The cafe chain closed all of its 98 U.S. locations during the coronavirus pandemic.

The U.S. arm of Le Pain Quotidien, the Belgian-based cafe-bakery franchise that has long struggled to break through in the states, has filed for bankruptcy. 

According to Nation’s Restaurant News, PQ New York Inc., the parent company that operates Le Pain Quotidien’s 98 domestic locations, has agreed to sell all of those units to New York-based Aurify Brands LLC for “about $3 million.” Aurify Brands plans to re-open nearly a third of them and will assume the franchising rights to the brand in the U.S.

Aurify Brands operates several original concepts, including Melt Shop, The Little Beet, Fields Good Chicken as well as managing New York franchised locations of Five Guys Burgers and Fries. If the deal is approved, Aurify plans to reopen at least 35 Le Pain Quotidien units, creating about 1,000 jobs and potentially rehiring former workers, the company said.

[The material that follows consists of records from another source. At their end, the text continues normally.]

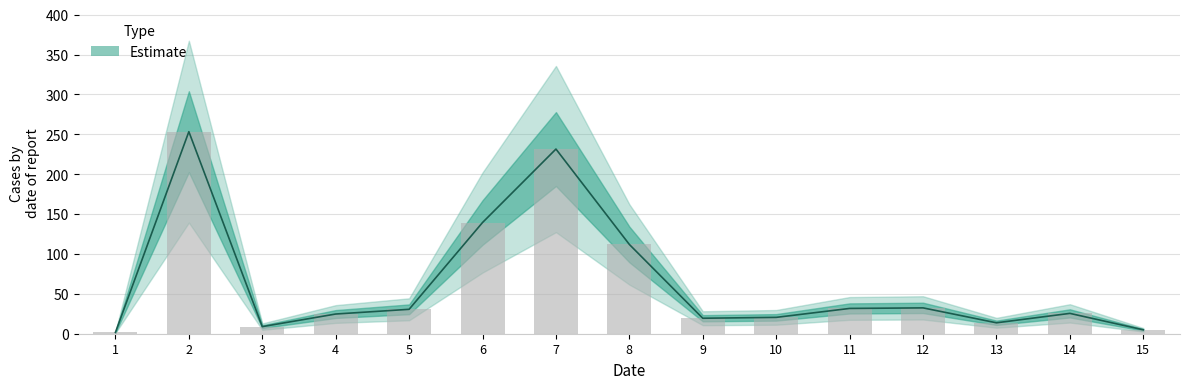

Where does the data first go above 25?

2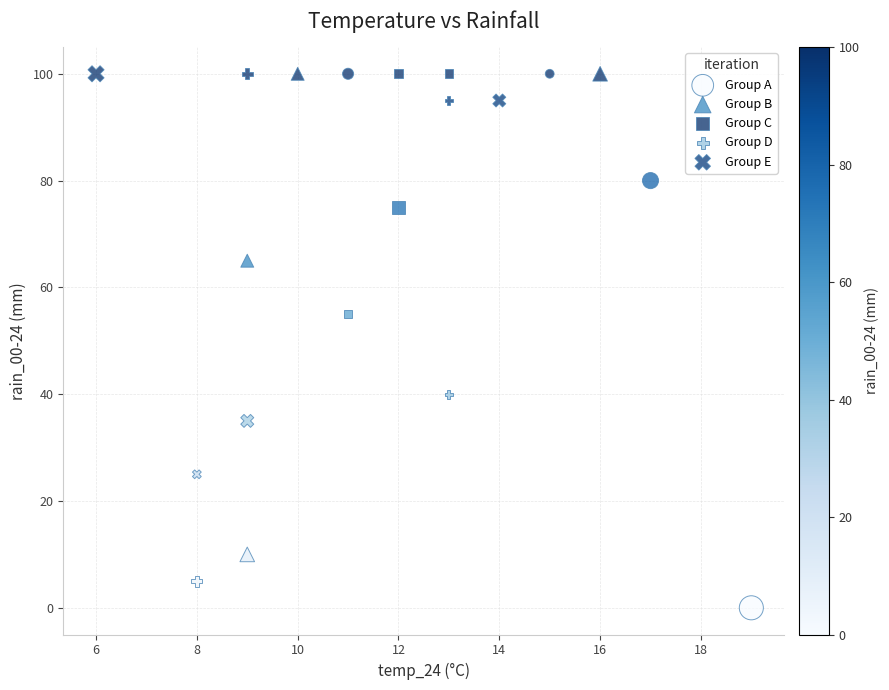

Which series contains the lowest Y value?

Group A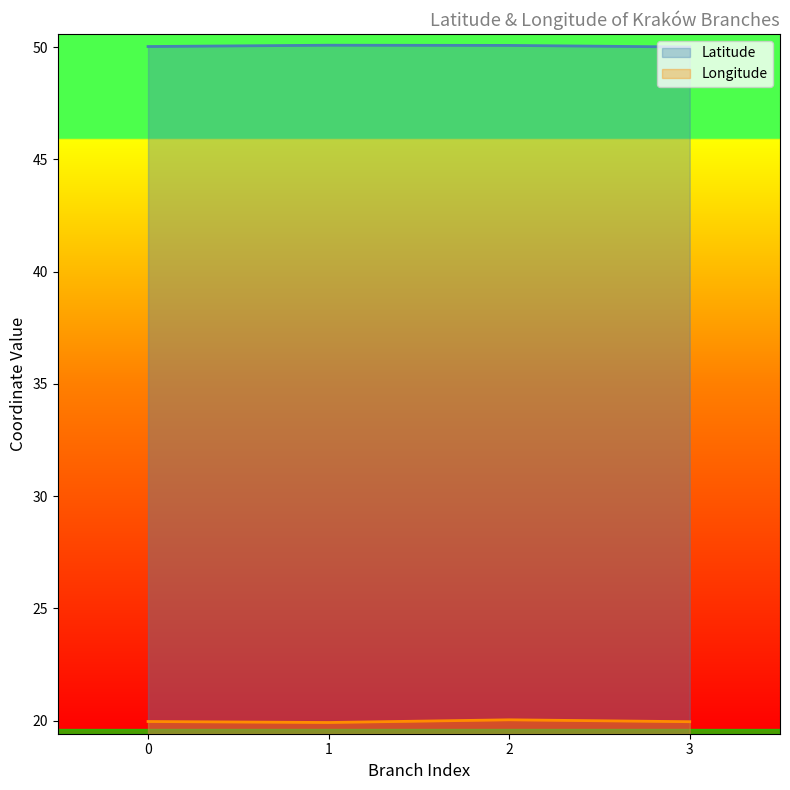

What is the smallest value displayed?

19.9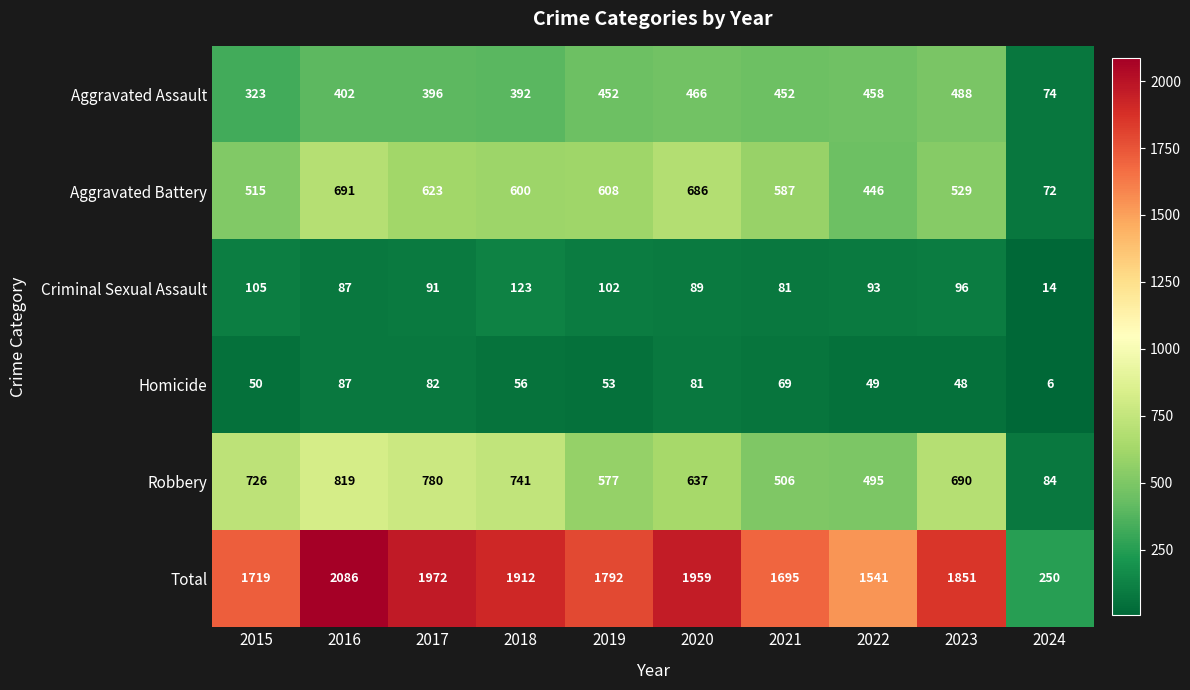

Which label corresponds to the largest value in the chart?

2016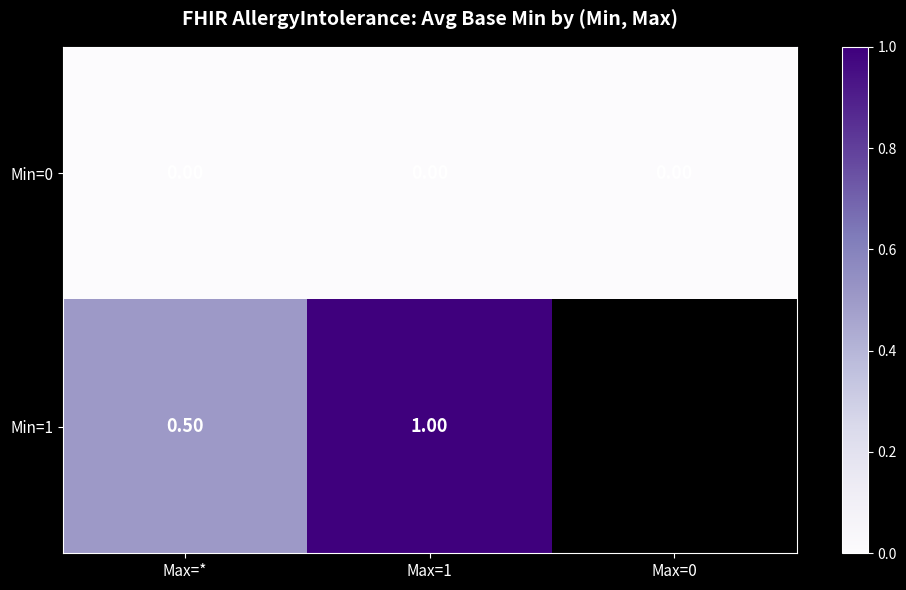

Is it true that Min=0 equals 0.0 at Max=1?

True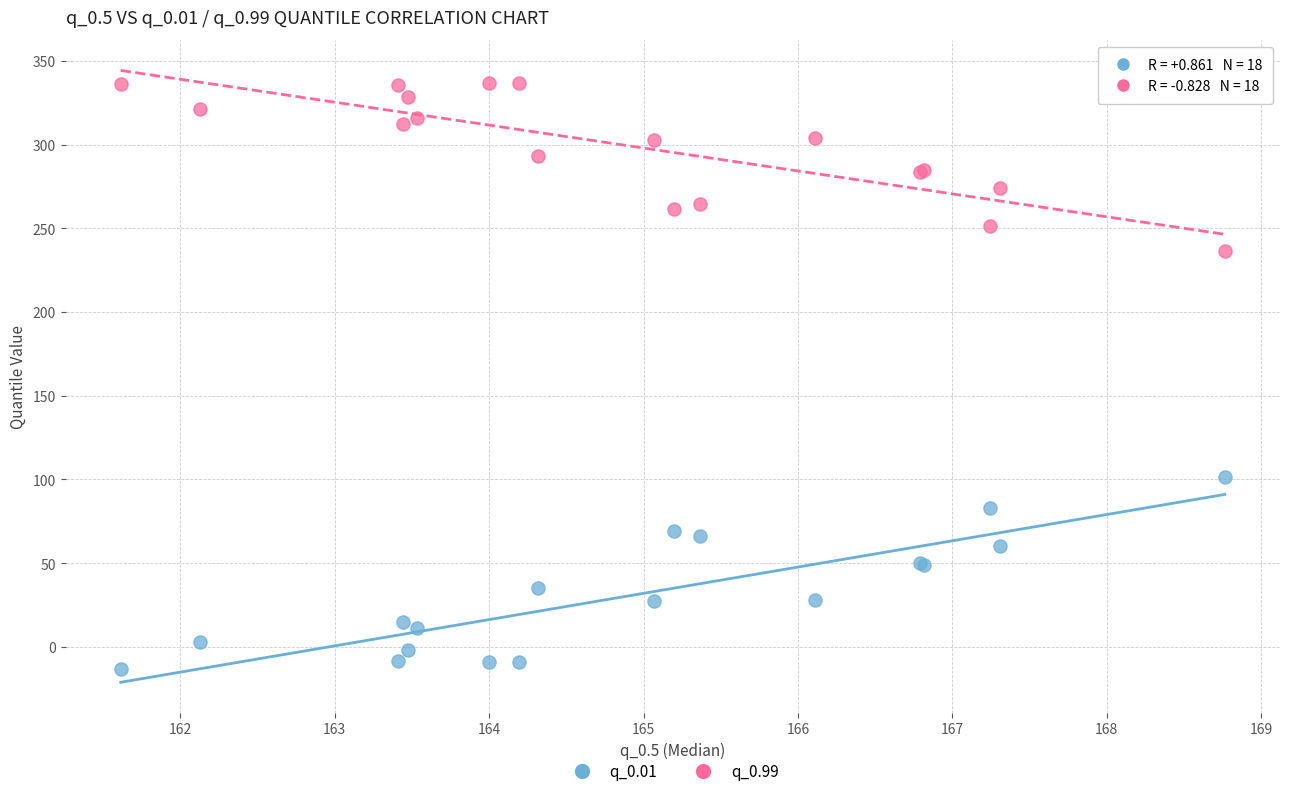

What is the X range (max minus min) for the scatter plot?

7.2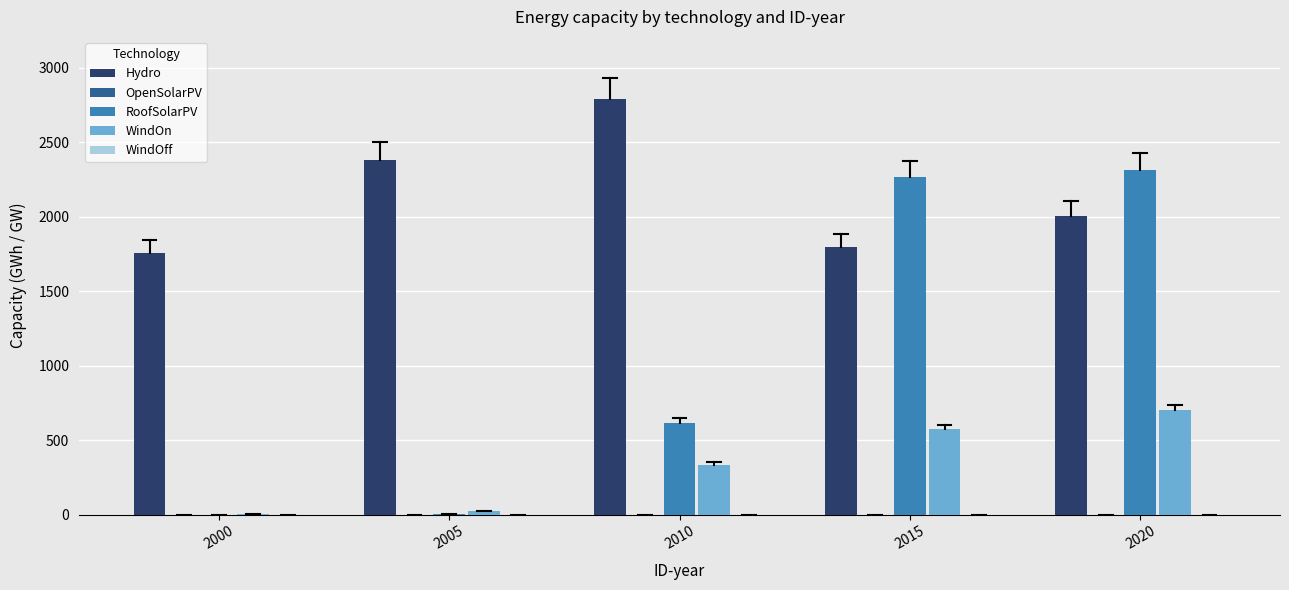

The WindOn series shows 21.3 at 2005. True or false?

True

The hard times for Le Pain Quotidien did not begin with the coronavirus. The franchise has experienced declining sales in the U.S. for years, which PQ New York attributed to “increased competition, a lack of investment in digital platforms and a consumer movement toward more convenient grab-and-go concepts.”

The franchise has not fared much better abroad. The chain’s British operator has been searching, so far unsuccessfully, for a buyer and is currently operating under the management of a third-party administrator. 

Investment firm M80, which has majority ownership of Le Pain Quotidien’s European holdings, plans to relaunch the brand in Europe.